After it's very clearly time for Exterminatus. Call it in.

Invisible Sun lets you have solo sessions for XP and rewards even if you haven't missed any "main" sessions.

Cry me a river, niggers. Don't buy the game if you don't want. In the end of the day, the man's still an industry icon, richer than you'll ever be, and has done more for the hobby than you ever will. How much of an impact did your brilliant homebrew make you? Yeah, thought so.

You can claim he's an idiot all you want, but here's the thing: if there's an objective measure to how good an RPG designer is, than it has to be something quantifiable. Choose whatever you want: money made, awards won, fans, whatever. By whatever you chose, Monte Cook is still a genius.

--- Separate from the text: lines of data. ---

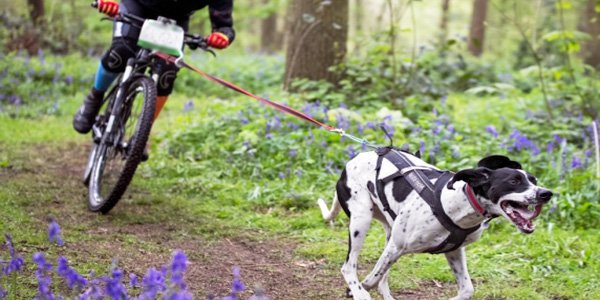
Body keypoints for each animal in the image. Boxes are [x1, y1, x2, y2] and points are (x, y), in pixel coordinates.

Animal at [318, 150, 552, 300]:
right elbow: (372, 277)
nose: (546, 193)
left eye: (534, 180)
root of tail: (351, 161)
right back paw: (359, 292)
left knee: (382, 273)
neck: (456, 203)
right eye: (514, 181)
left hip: (389, 231)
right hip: (361, 220)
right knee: (349, 267)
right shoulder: (397, 246)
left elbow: (467, 290)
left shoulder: (454, 250)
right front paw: (358, 290)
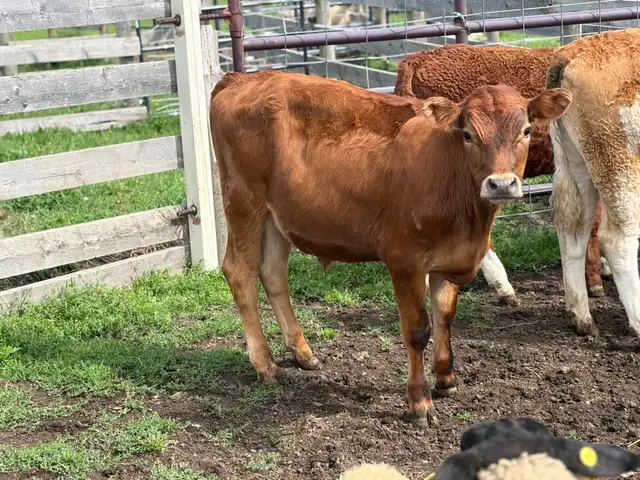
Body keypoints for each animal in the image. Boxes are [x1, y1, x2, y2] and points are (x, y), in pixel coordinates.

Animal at [209, 70, 571, 424]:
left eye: (526, 130)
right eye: (467, 134)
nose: (501, 184)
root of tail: (242, 78)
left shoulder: (450, 259)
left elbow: (445, 317)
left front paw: (446, 378)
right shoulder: (404, 260)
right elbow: (418, 329)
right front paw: (420, 402)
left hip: (277, 216)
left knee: (272, 272)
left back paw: (303, 352)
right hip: (244, 202)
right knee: (239, 272)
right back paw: (265, 364)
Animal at [547, 28, 640, 338]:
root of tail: (569, 53)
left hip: (577, 164)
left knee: (573, 228)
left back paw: (581, 317)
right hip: (619, 164)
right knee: (617, 239)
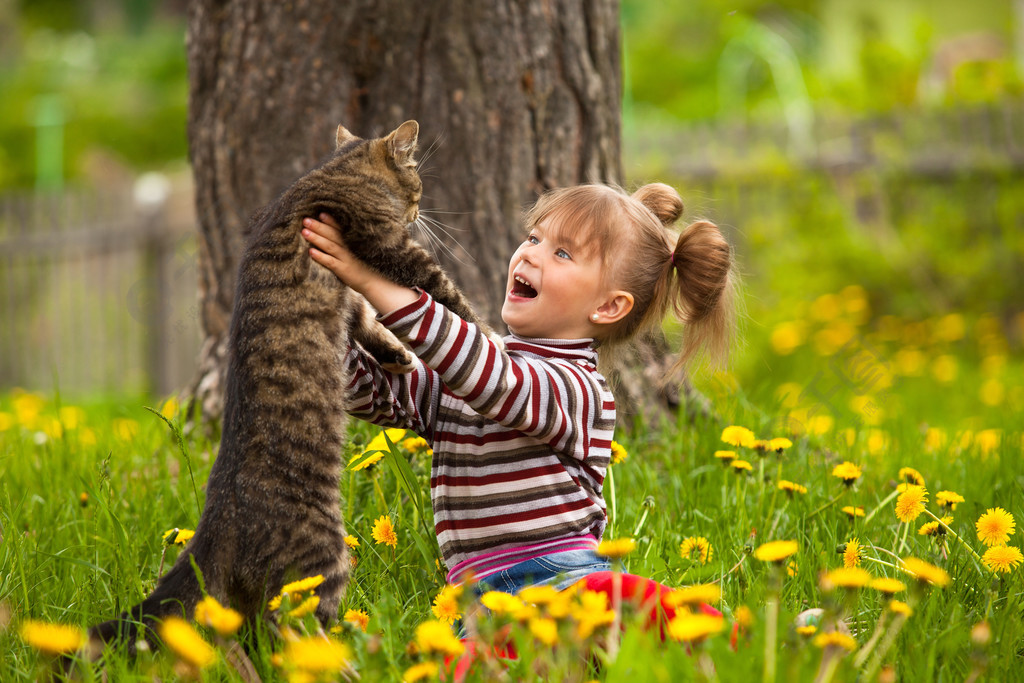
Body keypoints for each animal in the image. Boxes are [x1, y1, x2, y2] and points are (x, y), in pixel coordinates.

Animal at [90, 121, 485, 651]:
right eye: (418, 183)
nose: (420, 210)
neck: (336, 173)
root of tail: (215, 521)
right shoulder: (391, 246)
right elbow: (447, 296)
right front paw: (493, 336)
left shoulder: (352, 296)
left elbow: (368, 320)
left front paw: (398, 355)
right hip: (323, 558)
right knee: (294, 635)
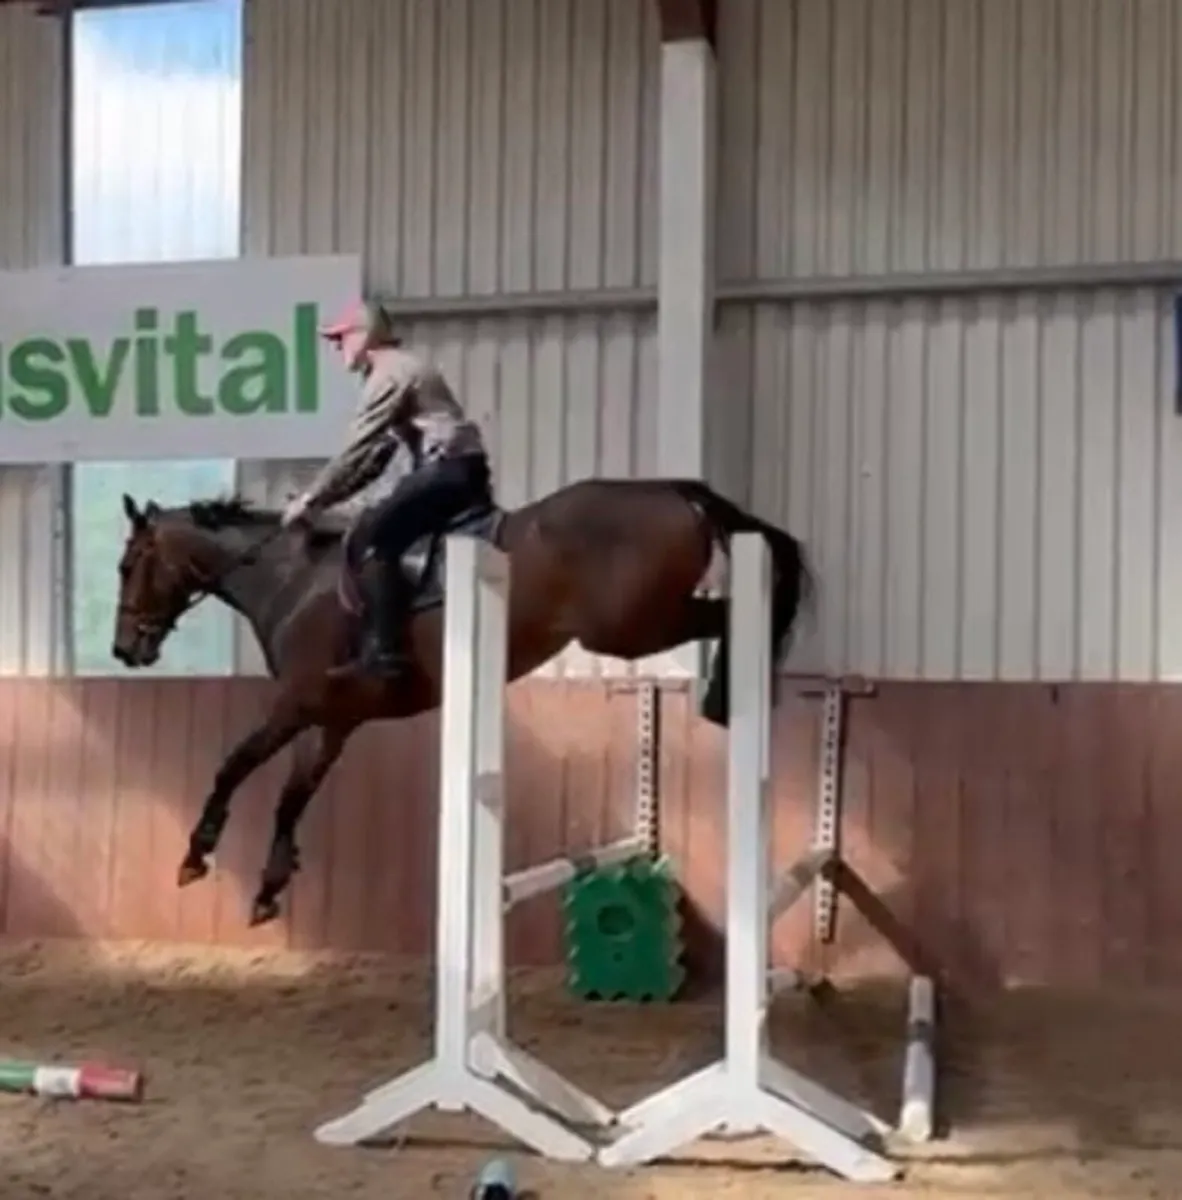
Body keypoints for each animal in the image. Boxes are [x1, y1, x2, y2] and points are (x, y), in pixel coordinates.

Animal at [112, 476, 814, 927]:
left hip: (629, 626)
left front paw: (196, 854)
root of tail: (675, 493)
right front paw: (268, 887)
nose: (124, 649)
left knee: (727, 614)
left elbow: (233, 764)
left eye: (127, 566)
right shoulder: (335, 720)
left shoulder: (298, 702)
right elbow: (292, 794)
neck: (292, 579)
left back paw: (729, 688)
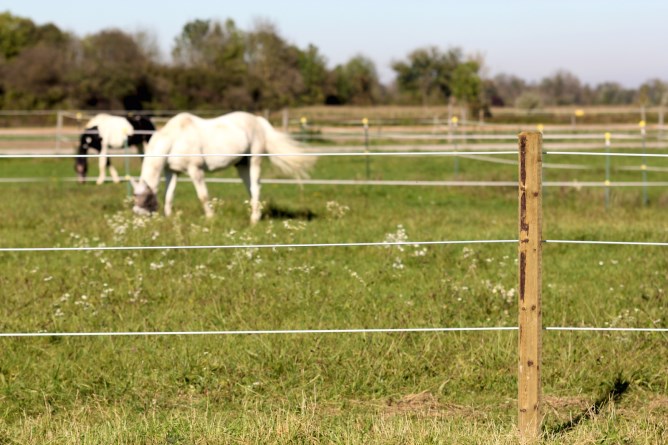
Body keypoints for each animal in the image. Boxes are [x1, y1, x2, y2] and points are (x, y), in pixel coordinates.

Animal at [132, 111, 316, 222]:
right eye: (135, 197)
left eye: (145, 199)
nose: (139, 217)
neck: (175, 138)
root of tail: (258, 121)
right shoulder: (172, 172)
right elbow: (168, 196)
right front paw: (169, 218)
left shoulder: (195, 170)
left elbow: (203, 196)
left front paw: (210, 218)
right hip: (242, 165)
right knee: (251, 188)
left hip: (254, 160)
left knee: (256, 188)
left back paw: (254, 219)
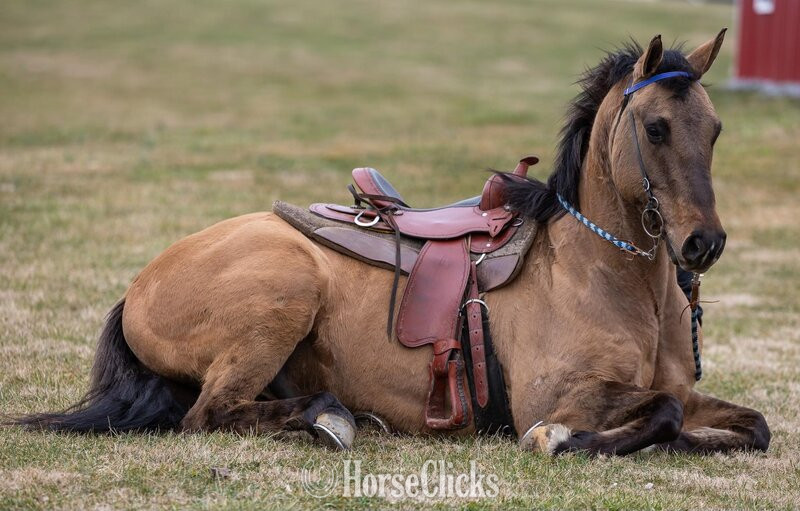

Or, you can say that there's no quantifiable measure, and it's all subjective. In which case you obviously can't claim he's an idiot, because it's subjective.

However you spin it, ultimately, you're a bunch of faggots butthurt that the world will never recognize your genius while someone you don't agree with is widely adored. I bet you also cry yourself to sleep muttering about how Christopher Paolini ripped off Star Wars and Stephanie Meyer ruined vampires. Call back when that novel you've been working on for ten years now is released and makes a tenth of the profit.

...

That paragraph looks like someone got real fucking impressed reading Don't Rest Your Head.

What a bunch of pathetic falseflagging.

Get bored of replying to yourself?

No, but if you taste a dish that has been lauded by numerous of the world's top conneiseurs by one of the world's most famous chefs, whose restauraunt has a waiting list the length of Chile, and who has 3 Michelin stars then call it utter and complete garbage, you pretty much prove yourself to be either a dick for dickery's sake or clueless about food.

>n-no one could possibly like a thing I don't lile, right? That - that would mean that my opinions are not facts! I-it has to be shilling, right? Right?!

Do you honestly, in your heart of hearts, think that's an innovation? Do you actually believe you came up with that?

No user, that's touhoufag saying that somehow because a player can do side-sessions to "get ahead" of the party in any RPG, in this one it's going to be a dangerous, slippery slope because they acknowledge that people do it.

>touhoufag

I backed it. My GM is really excited about it and we're all trying to figure out if we want to pool some cash to get the directed campaign thing. Shit on Monte all you want but we've had a great time playing Numenera, The Strange and some homebrew Cypher System settings and as a fan of his products this looks pretty cool.

You know you can pick up a few old D&D books and find the same thing, don't you?

The same what? What thing are you even talking about?

That gameplay video is absolutely useless; I'm watching it and nothing is explained so I have no idea what's actually going on or why.

>promising bold new innovative features that are in truth neither
>charging full price for derivative, buggy games with the expectation that the community will fix them
>winning numerous awards despite producing mediocre products that are just shallow reskins of earlier work while other better games fall by the wayside

Has Monte Cook become the Todd Howard of TTRPGs?

They why? Because Cooke loves tall spires. It's one of his favorite gimmicks.

He literally invented and condemned the term for them.

>"Have you ever been playing a tabletop game where your character performed an action but the GM thought there was some manner of risk involved?

You have just described why I really, really hate most open ended RPG systems.

Having a chance of failure at any task you perform?

That is an intriguing opinion, can you give an example of a non-open-ended rpg system that you enjoy?

Touhoufag was so awesome. And then the mod with his dick in his hand banned him for being awesome.

I miss that time he managed to stat out Satan in nWoD.

As far as I can tell, you get extra rewards for being achingly pretentious.

Monte Cook isn't that bad. I consider him a better designer than Jonathan Tweet or Rob Heinsoo or Mike Mearls. He gets a lot of hate for his "Ivory Tower game design" article, but that article is merely describing part of the design process of 3e rather than advocating for it--and given MC's Cypher system, I have a feeling he's actually against Ivory Tower game design.